This is great:
Traditionally, it’s the kids who receive sweets from the elders on Halloween, but that years-old ritual is getting a makeover this year in hundreds of communities across North America.
Anti-poverty activists say thousands of children will go door-to-door tonight handing out chocolates to adults in some 300 cities across the United States and Canada.
Their decision to turn the ritual on its head is part of an international campaign to highlight the plight of tens of thousands of children who are forced to work on cocoa plantations instead of going to school in developing countries.
Campaigners said on Halloween costumed children would fill streets to hand out samples of “Fair Trade Certified” chocolates as a reminder to local communities that there exists an alternative to traditional chocolates, which usually rely on child labor or other abusive processes abroad to grow and harvest the cocoa for their candies.

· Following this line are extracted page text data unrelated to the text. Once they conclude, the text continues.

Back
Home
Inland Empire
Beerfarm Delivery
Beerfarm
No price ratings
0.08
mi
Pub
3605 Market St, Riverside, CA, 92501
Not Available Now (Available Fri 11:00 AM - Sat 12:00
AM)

Calling their campaign “Reverse Trick-or-Treating,” activists said it would address the persistent problems of chronic poverty in cocoa-growing communities, abysmal working conditions, and the massive abuse of child labor in the West African nation of Cote d’Ivoire in particular, where 40 percent of the world’s cocoa is produced.

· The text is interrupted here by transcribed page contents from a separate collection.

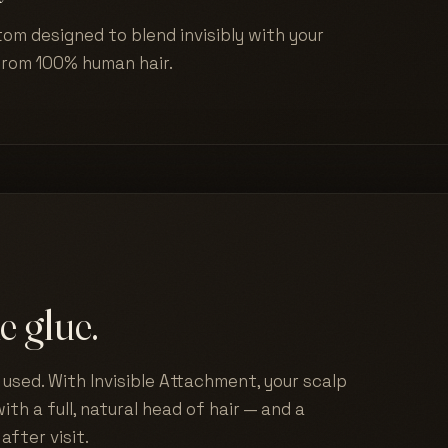
tom designed to blend invisibly with your
from 100% human hair.
e glue.
used. With Invisible Attachment, your scalp
ith a full, natural head of hair — and a
after visit.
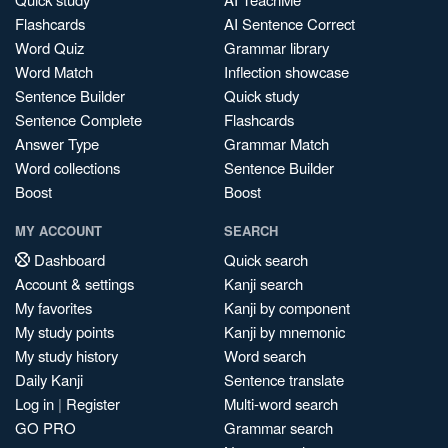
Flashcards
AI Sentence Correct
Word Quiz
Grammar library
Word Match
Inflection showcase
Sentence Builder
Quick study
Sentence Complete
Flashcards
Answer Type
Grammar Match
Word collections
Sentence Builder
Boost
Boost
MY ACCOUNT
SEARCH
Dashboard
Quick search
Account & settings
Kanji search
My favorites
Kanji by component
My study points
Kanji by mnemonic
My study history
Word search
Daily Kanji
Sentence translate
Log in
|
Register
Multi-word search
GO PRO
Grammar search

The campaign is sponsored by human rights advocacy groups including Global Exchange, the International Labor Rights Fund, Co-op America, and the Unitarian Universalist Service Committee, along with Fair Trade chocolate companies Equal Exchange, Sweet Earth, and Theo Chocolate to raise awareness among children and grown-ups about Fair Trade Certified chocolate as a solution to labor abuses in the cocoa industry.
According to Global Exchange, every year, U.S. consumers eat 2.8 billion pounds of chocolate, representing nearly half the world’s supply.
Citing a study by the International Institute for Tropical Agriculture for USAID, the group says there are currently 284,000 children who work in abusive conditions on cocoa farms in West Africa, the world’s largest cocoa producing region.